Les certificats de complaisance

Pour la chambre disciplinaire de l’ordre des médecins du Grand Est, les témoignages de plaignantes convergent vers une méthode problématique chez l’expert psychiatre strasbourgeois. Le Dr Brunner les « accueille de manière particulièrement intimidante », « n’hésite pas à remettre en doute la réalité de l’événement traumatique à l’origine de leur pathologie ».

À cela s’ajoute « un refus de prendre véritablement connaissance des éléments médicaux dont font état les personnes examinées, lesquelles sont souvent invitées à se taire ». Cette façon d’expertiser se trouve aux antipodes de la science puisqu’elle « permet au médecin poursuivi de conforter sa première impression qui n’est fondée sur aucun élément scientifique […] et de rendre des conclusions généralement conformes aux attentes de l’entité qui a sollicité l’expertise ».

Les médecins et le juge administratif affirment enfin que les entretiens de dix à vingt minutes du Dr Henri Brunner sont insuffisants « pour procéder à une véritable expertise dans le domaine psychiatrique ».

« Le Dr Brunner a amplement méconnu les dispositions précitées des articles R4127-28 et R4127-33 », conclut la chambre disciplinaire. Ce premier article porte sur l’interdiction de délivrer des rapports tendancieux ou des certificats de complaisance. Le second oblige le médecin « à toujours élaborer son diagnostic avec le plus grand soin, en y consacrant le temps nécessaire, en s’aidant dans toute la mesure du possible des méthodes scientifiques les mieux adaptées et, s’il y a lieu, de concours appropriés ».

Déjà sanctionné par le passé

La chambre disciplinaire estime enfin que le Dr Henri Brunner a violé le secret professionnel qui s’impose aux médecins. Dans deux expertises, il révèle des éléments sur la santé mentale du frère du patient. La décision de radiation se base notamment sur la révélation, dans ses comptes rendus d’expertise, « d’éléments médicaux portés à sa connaissance lors de l’examen qui n’étaient pas utiles à l’élaboration des réponses aux questions posées ».

La chambre disciplinaire de l’ordre des médecins du Grand Est rappelle aussi que le psychiatre avait déjà été sanctionné par le passé, en 2016 et 2018, et conclut en ces termes : « Au vu du caractère particulièrement grave et répété sur une longue durée des manquements du Dr Brunner, qui n’a tenu aucun compte des sanctions disciplinaires prononcées antérieurement par la juridiction ordinale en raison de son attitude envers les personnes examinées, et qui n’a nullement pris conscience du caractère fautif de son comportement, il y a eu lieu de prononcer à son encontre la sanction de radiation du tableau de l’ordre. »

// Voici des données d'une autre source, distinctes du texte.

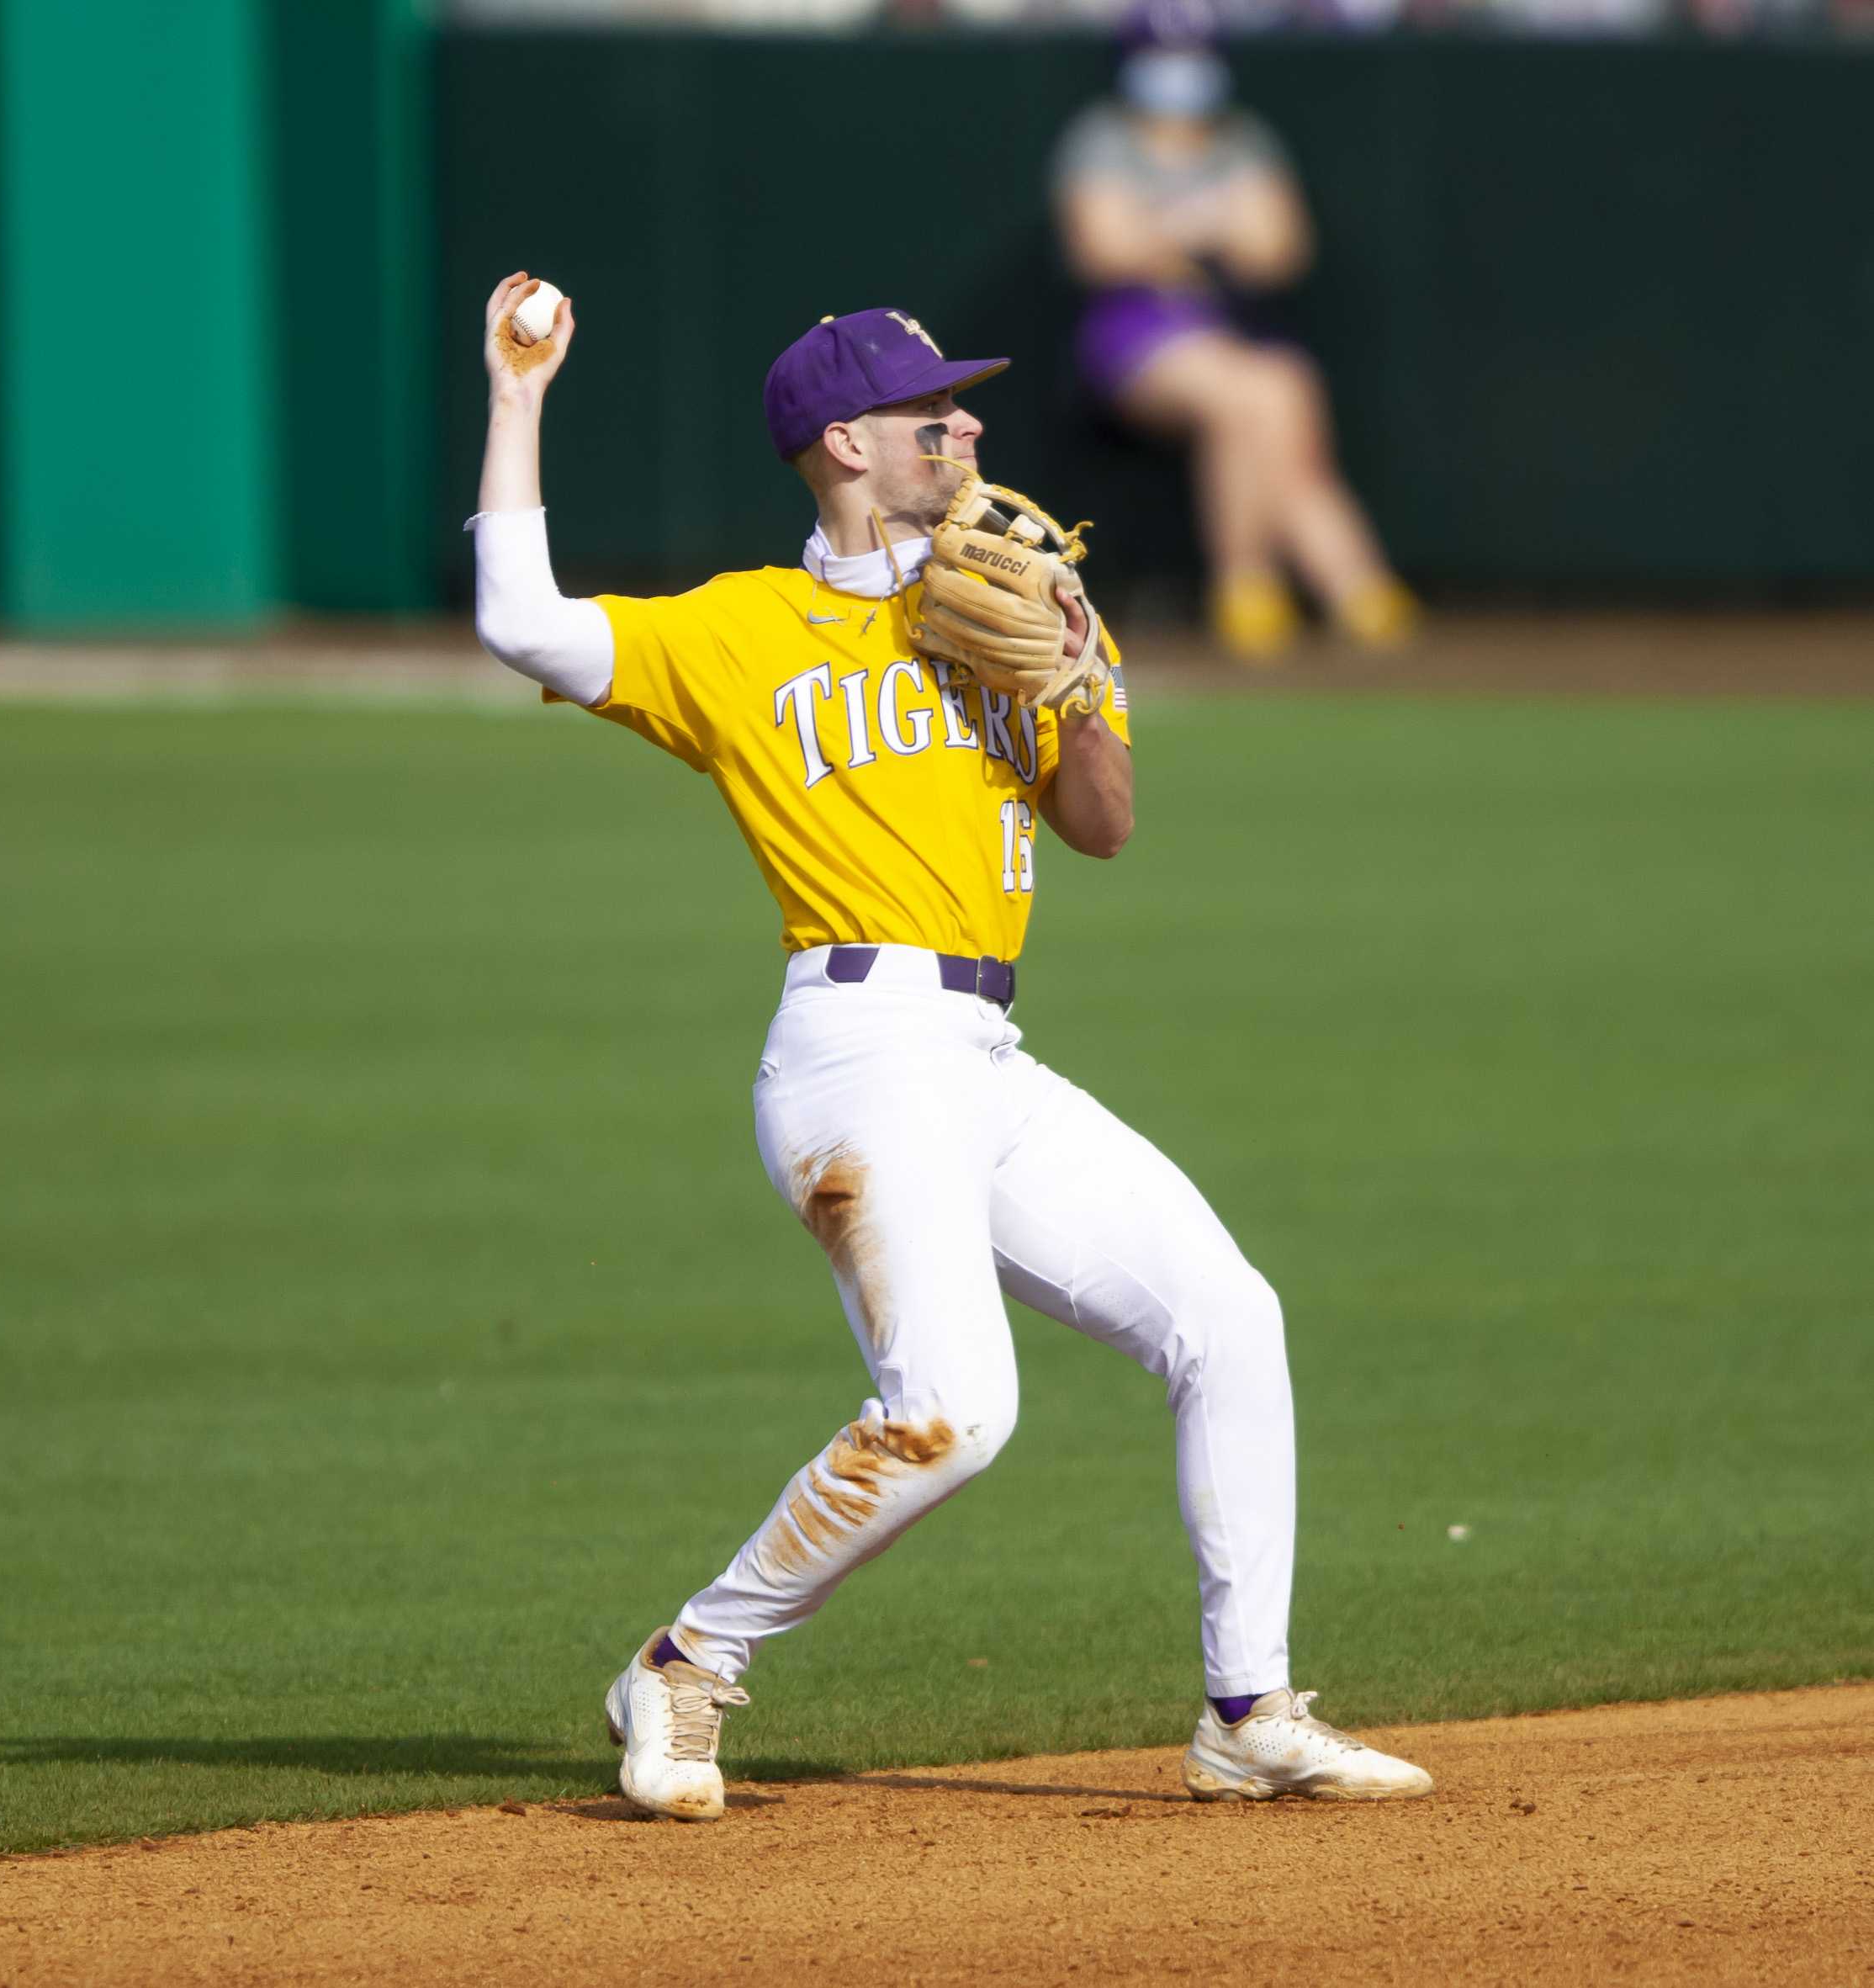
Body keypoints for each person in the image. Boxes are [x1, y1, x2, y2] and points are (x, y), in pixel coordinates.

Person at [468, 273, 1434, 1820]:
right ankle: (684, 1660)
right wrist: (520, 395)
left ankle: (1245, 1709)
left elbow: (1102, 828)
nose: (969, 423)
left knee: (1229, 1319)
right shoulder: (739, 631)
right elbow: (517, 621)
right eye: (935, 412)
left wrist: (1072, 673)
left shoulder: (1007, 586)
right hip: (854, 1050)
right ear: (846, 444)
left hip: (984, 1055)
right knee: (952, 1413)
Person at [1053, 1, 1419, 662]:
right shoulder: (1103, 137)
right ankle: (1269, 582)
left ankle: (1342, 593)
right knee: (1251, 394)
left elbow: (1279, 248)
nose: (1179, 75)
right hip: (1136, 335)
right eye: (1162, 60)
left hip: (1235, 329)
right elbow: (1102, 247)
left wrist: (1167, 233)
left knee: (1281, 389)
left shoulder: (1241, 139)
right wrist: (1208, 226)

Henri Brunner a annoncé lundi 20 janvier au Monde qu’il ferait appel de cette décision. Déjà expert honoraire, il peut donc reprendre ses expertises psychiatriques à l’attention des tribunaux, de l’inspection du travail ou d’autres organismes jusqu’à ce que la chambre disciplinaire nationale de l’ordre des médecins se prononce. Une procédure qui pourrait durer entre une et deux années.

À la suite de la décision en première instance, un collectif des victimes du Dr Henri Brunner s’est créé, dans le but de collecter d’autres témoignages de personnes se déclarant victimes des expertises du psychiatre. L’objectif est également d’obtenir des indemnités en réparation des préjudices subis par les conclusions de ces rapports, si la radiation du psychiatre strasbourgeois devait être confirmée.